Monday, April 9, 2007

The Survival Mantra for Indian IT/ITES industry in the Flat World is Global Delivery and not delivering from India ??

There might be many definitions of the Flat World, the one that I connect to most is “a flat world is a place, where goods and services are produced in location(s) where its cheapest and most efficient to produce and sold in locations which are most profitable…”. This definition would be the one that the Indian IT/ITES industry would be happiest about…after all we continue to be a low cost producer of IT and BPO services .

However there is a twist to the definition, ….as an Indian you might want to believe that offshoring to India will continue unabated because of the labor arbitrage.......unless we pay heed to the latest trends in the BPO sector . The research done by Sujay Chohan and Robert H Brown of Gartner opines that the distinction between onshore (services delivered in the country where the contract is signed) and offshore (services delivered from a country other than the country where the contract was signed) is increasingly becoming irrelevant as “offshore providers” move outside their home countries and set up global delivery centers and as “onshore providers” set up centers in low-wage countries. This trend is also driven by the need to outsource increasingly complex processes that are end to end, encompass several countries and touch the client's various locations. This would mean that the relevance of India as the best offshore location automatically comes down and the shift from offshoring to India to global delivery is distinct and is borne out by data. Indian service providers like Wipro , WNS, Infosys BPO(formerly Progeon) , HCL , TCS, Genepact, Hinduja -TMT and Transworks have acquired or set up delivery centers in several countries to serve their clients onshore and offshore . The Aditya Birla Group's take over of Minacs and consolidating its ITES business as a combination of Transworks-Minacs gives it an automatic global delivery footprint (Minacs had many non-US delivery locations)

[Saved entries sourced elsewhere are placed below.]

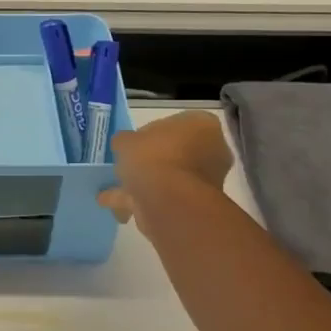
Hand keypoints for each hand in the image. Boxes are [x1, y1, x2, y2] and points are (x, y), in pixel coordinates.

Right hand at [98, 111, 232, 224]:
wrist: (170, 202)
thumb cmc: (153, 158)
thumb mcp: (126, 141)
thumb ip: (125, 140)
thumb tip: (124, 144)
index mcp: (202, 126)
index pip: (175, 123)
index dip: (151, 132)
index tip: (134, 142)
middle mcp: (212, 150)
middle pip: (175, 151)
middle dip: (152, 160)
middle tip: (129, 164)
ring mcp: (207, 179)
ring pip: (171, 176)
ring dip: (147, 182)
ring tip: (118, 189)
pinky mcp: (197, 204)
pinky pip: (167, 197)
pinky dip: (145, 201)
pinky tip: (122, 207)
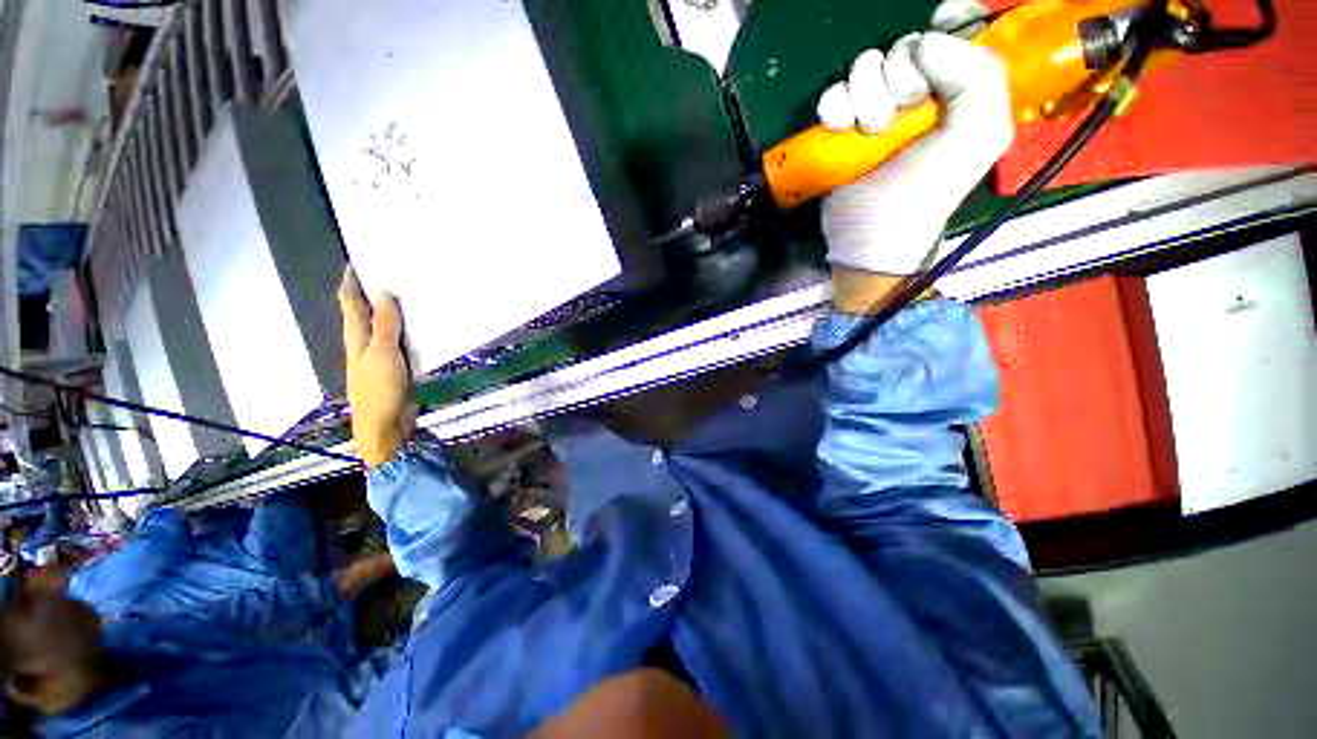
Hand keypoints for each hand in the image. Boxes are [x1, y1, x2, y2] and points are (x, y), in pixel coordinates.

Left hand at [339, 269, 415, 468]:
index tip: (354, 264)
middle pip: (363, 314)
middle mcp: (365, 344)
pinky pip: (399, 342)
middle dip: (369, 294)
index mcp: (357, 338)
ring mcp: (380, 357)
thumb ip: (385, 325)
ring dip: (389, 312)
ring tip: (402, 294)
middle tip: (384, 273)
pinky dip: (405, 330)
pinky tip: (416, 327)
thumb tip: (383, 292)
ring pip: (383, 328)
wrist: (386, 426)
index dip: (350, 285)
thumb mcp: (383, 354)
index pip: (350, 305)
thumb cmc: (380, 389)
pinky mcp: (396, 368)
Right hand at [818, 2, 1011, 292]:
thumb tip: (923, 42)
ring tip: (869, 130)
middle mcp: (921, 92)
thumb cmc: (927, 191)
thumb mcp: (978, 136)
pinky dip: (833, 108)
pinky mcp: (842, 128)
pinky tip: (840, 129)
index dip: (951, 21)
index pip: (961, 31)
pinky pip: (833, 94)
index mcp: (961, 89)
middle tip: (902, 113)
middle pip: (905, 45)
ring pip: (865, 67)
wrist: (871, 236)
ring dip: (865, 95)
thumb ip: (977, 75)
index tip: (940, 22)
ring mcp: (876, 109)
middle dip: (901, 75)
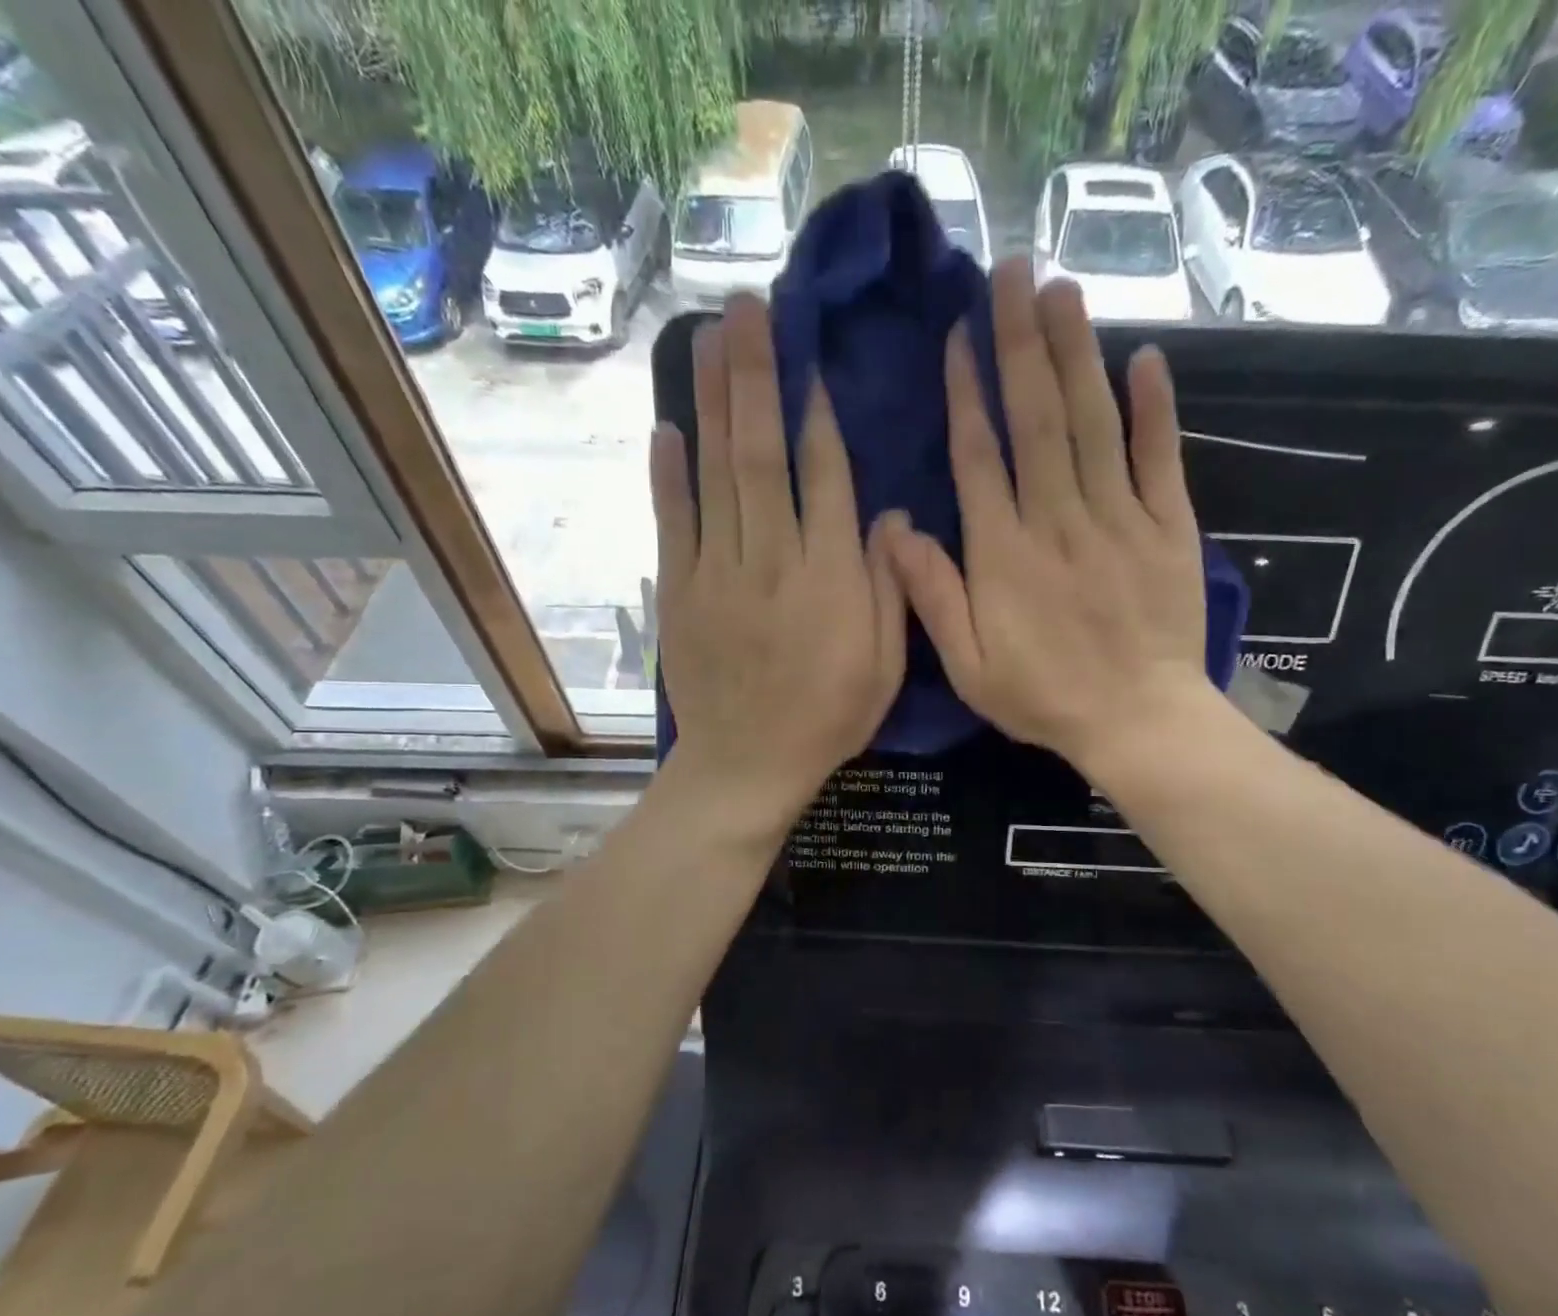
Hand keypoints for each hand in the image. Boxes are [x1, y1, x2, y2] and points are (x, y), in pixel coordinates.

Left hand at [652, 293, 906, 821]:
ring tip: (711, 337)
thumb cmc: (827, 718)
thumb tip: (889, 515)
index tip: (809, 358)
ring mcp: (717, 573)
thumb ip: (889, 589)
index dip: (816, 415)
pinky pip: (673, 522)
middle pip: (761, 455)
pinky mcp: (680, 591)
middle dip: (755, 377)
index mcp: (830, 580)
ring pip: (715, 474)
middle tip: (747, 309)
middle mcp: (772, 562)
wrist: (747, 765)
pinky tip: (667, 425)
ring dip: (713, 402)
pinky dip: (668, 474)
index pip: (824, 479)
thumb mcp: (885, 666)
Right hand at [884, 259, 1225, 778]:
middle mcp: (1058, 521)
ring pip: (1094, 424)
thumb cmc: (1045, 698)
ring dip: (1078, 355)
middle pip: (1038, 420)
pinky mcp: (1168, 528)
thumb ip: (933, 596)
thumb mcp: (969, 666)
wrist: (1138, 722)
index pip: (981, 457)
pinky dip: (1154, 409)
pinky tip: (1146, 357)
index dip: (969, 392)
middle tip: (1013, 274)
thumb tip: (893, 529)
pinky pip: (1159, 459)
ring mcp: (1119, 519)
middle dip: (1022, 344)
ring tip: (1063, 290)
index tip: (962, 334)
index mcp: (1004, 555)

According to Gartner by 2008, most successful BPO service producers will have service delivery centers (not just sales offices) in at least 3 countries

a)An onshore location (typically where the contract is signed)
b)An offshore location (country where the company is headquartered)
c)An additional delivery location independent of these two categories

Now that I have put the offshore versus Global delivery in some perspective, I would like to draw your attention to the parallels in the IT services space. Infosys takes pride in its Global Delivery Model (GDM) , which was for many years delivery out it's various Development centers in India , till it set up some small PDC’s (or Proximity Development Centers) in UK , New Jersey and Canada. This was pretty much the trend till 2004 (delivery primarily out of India , with a few PDC’s onshore ) ,but with the setting up of Infosys China which has a significant workforce is also a strong step in the direction of the “true GDM” . What is happening in the BPO space is also being replicated in the IT Services sector albeit a bit slow. Therefore it would be safe to say that the flat world is not a place where an Indian service provider can survive by delivering from offshore …it is time to go global ….. . The process of going global requires developing new mindsets and new skills …the automatic question is what are these? ….I did not have answers till I chanced upon a speech at IIM-B given by the leader whom I admire most ,Nandan Nilekani . In his speech at IIM-B,Nandan talks about the a new hybrid manager – the ‘Versatilist’.

I am not saying that this post is a wake up call for the Indian IT/ITES industry but I would like to leave my reader with a thought that global delivery is indeed a reality and it is imperative to look at it with a heightened sense of urgency and not be satisfied by servicing customers from Indian locations alone......

2 comments:

DreamCatcher said...

A global delivery model is the way ahead and for that we need the 'versatilists' which we will eventually produce.…it will be interesting to see how the Tatas manage their new global status….
Also, lets not ignore the high potential domestic market….lower margins will be taken care by high volumes (simplification of legalities and a little change in mindset will help in this regard). As it is, with technology, we are realizing the benefits of transaction based pricing over FTE based ones.